2. Logistic Regression Classifier
To interpret the probability of fraud clearly and efficiently, we used a Logistic Regression (LR) model:- Model Choice: LR was selected for its balance of accuracy, computational efficiency, and explainability—allowing the insurer to see exactly which features weighed most in labeling a claim suspicious.
- Performance Tuning: With adjustable thresholds, the insurer could tailor the model’s sensitivity (recall) and precision according to business needs.
3. Accuracy and Performance
Our model delivered:- ~0.90 Accuracy
- ~0.80 AUROC Score
- ~0.55 Kappa Score
Further Enhancements
- Expanded Fraud Data Continuously feeding the model with newly identified cases of fraud improves its ability to adapt, catching ever-evolving schemes.
- Ensemble Techniques & Parameter Tuning Combining Logistic Regression with additional algorithms (e.g., random forests or gradient boosting) can yield more robust results, particularly as fraud tactics become more sophisticated.

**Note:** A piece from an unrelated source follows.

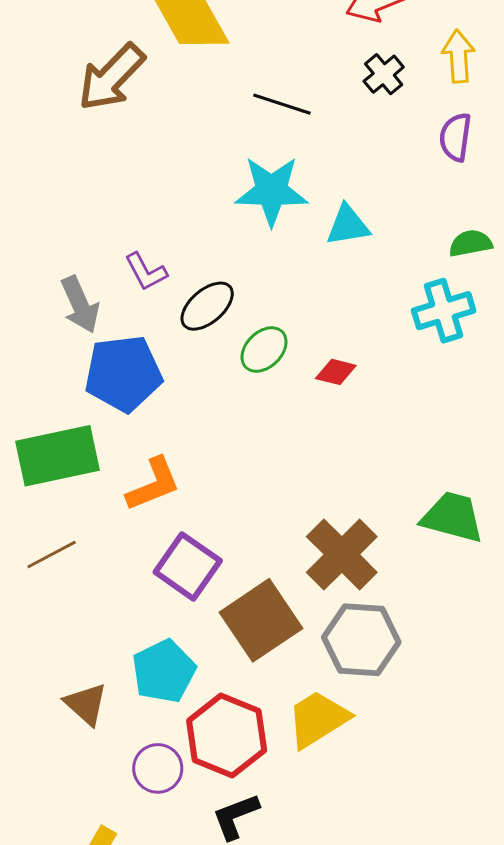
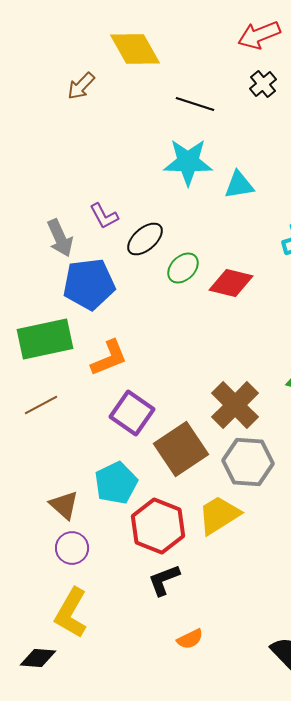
brown arrow: (111, 77) -> (81, 86), size x0.6
red diamond: (336, 372) -> (231, 283), size x1.6
purple circle: (158, 768) -> (72, 548), moved

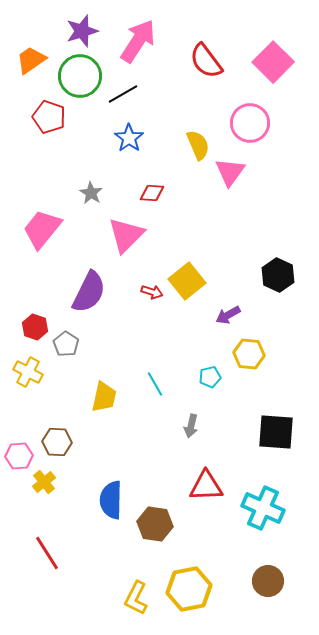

- ICD-9 Code Vectorization Converting medical codes into numerical vectors (e.g., via Count Vectorizer) can reveal deeper patterns in how procedures and diagnoses are related—boosting accuracy and uncovering niche fraud scenarios.
Business Impact & Recommendations
- Real-Time Alerts By integrating our model into their claims workflow, the client now receives automated red flags on suspicious claims, significantly reducing the manual audit burden.

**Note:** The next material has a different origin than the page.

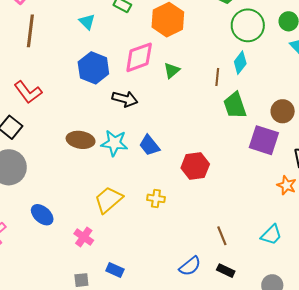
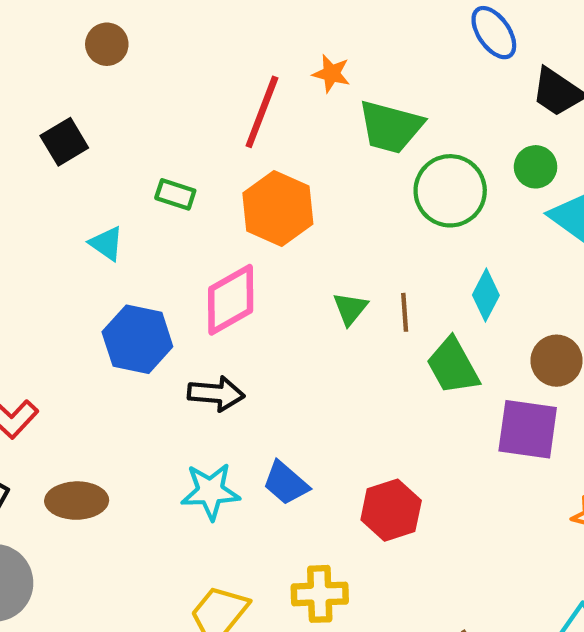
cyan diamond: (240, 63) -> (486, 295), moved
green triangle: (172, 70) -> (350, 309), moved
brown ellipse: (81, 140) -> (77, 501), moved
yellow cross: (156, 198) -> (320, 594), size x1.4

- Provider Scrutiny & Oversight High-risk providers are easily isolated, enabling the client to perform targeted investigations and curtail malicious activity more rapidly.
- Regulatory Collaboration Insights from the system help government authorities and policymakers tighten rules and regulations around health claims—ultimately driving down fraud across the wider healthcare ecosystem.
- Economic Benefits Rooting out fraudulent activity keeps insurance premiums stable and prevents undue inflation within the healthcare sector, ultimately benefiting patients, businesses, and taxpayers alike.